There's nothing particularly delicious or interesting or even moving about the images and very very brief snippets we're shown here. It feels like you could have just skimmed the future DVD and taken lines out at random. As a trailer, it has very little in the way of "shape" or style. Will the movie also feel haphazard?
We get only one real undistinguishing shot of the house and the house COULD be a great character in the movie as it is on the stage. But if I know modern non-auteur directors the whole movie will be shot in closeup and we'll miss the chance to really understand this as a home where multiple vivid characters have shared the same oxygen and painful history.
But mostly, I thought John Wells didn't show much promise at all as a director in Company Man. I don't mean to be rude but what the hell did he do to deserve this big of a get for his second feature? You'd think the biggest name directors in the world would've wanted it.
MAYBE SO
Meryl Streep's fourth Oscar? We can't wait to judge whether or not she's worthy... that's half the fun of Oscar-watching
Listen, I have a bad memory for details of movies and plays if I haven't seen them recently and curiously very few specific moments from the play sprang back into my mind while watching this trailer. I wonder how faithful it is? I worry that's it's too faithful (different mediums need different things, as Tim was just reminding us with Gatsby)
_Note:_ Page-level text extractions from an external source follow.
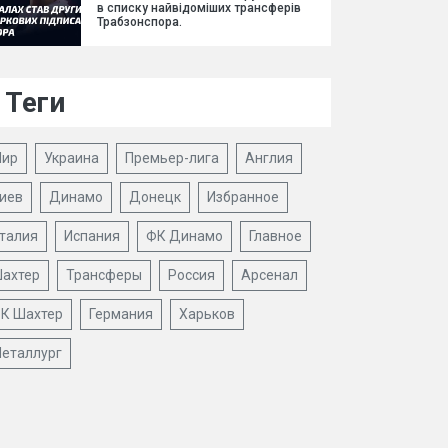
в списку найвідоміших трансферів
Трабзонспора.
Теги
ир
Украина
Премьер-лига
Англия
иев
Динамо
Донецк
Избранное
талия
Испания
ФК Динамо
Главное
ахтер
Трансферы
Россия
Арсенал
К Шахтер
Германия
Харьков
еталлург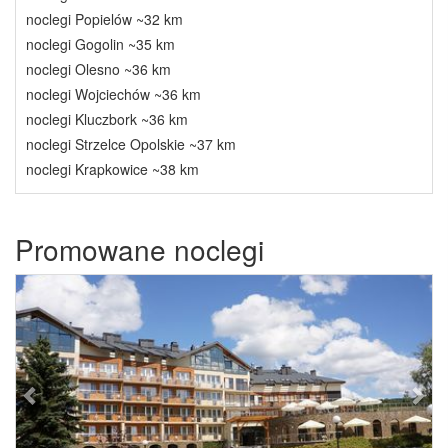
noclegi Popielów ~32 km
noclegi Gogolin ~35 km
noclegi Olesno ~36 km
noclegi Wojciechów ~36 km
noclegi Kluczbork ~36 km
noclegi Strzelce Opolskie ~37 km
noclegi Krapkowice ~38 km
Promowane noclegi
Previous
Next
I feel bad for Julianne Nicholson who doesn't get a title card despite being in a lot of clips and Misty Upham who I don't think we see at all! Also bereft of title cards: Benedict & Margo
I've never been entirely crazy about the casting of this movie -- as great as Margot Martindale sometimes is, she's also very expected... she's at the exact point in her career where she'd be the person you'd cast for this. But I realize this is also just me having trouble letting go of my dream cast. I so badly wanted someone to give Kathleen Turner a comeback shot and she would've been so perfect for that role. I wanted Laura Linney for Julia's role. Etcetera. Which is a long way of saying...
Regardless of how famous the cast is and how great the play is, the success of this artistically will entirely depend on the execution, the chemistry, and the choices in direction and screenwriting and we can't truly know any of that from a 2 minute trailer. I wish them all the best of luck because I hope this is great great great.
And here's the trailer on the off chance you haven't yet watched it three times (or would like to see it for a fourth):
If I know the TFE crowd well, you're already a yes. As am I even if it's terrible. But I can't say that if I wasn't already attached that this trailer would've sold me on it as a must-see. So are you a Yes, No or Maybe So when it comes to the individual players? Break it down for us in the comments.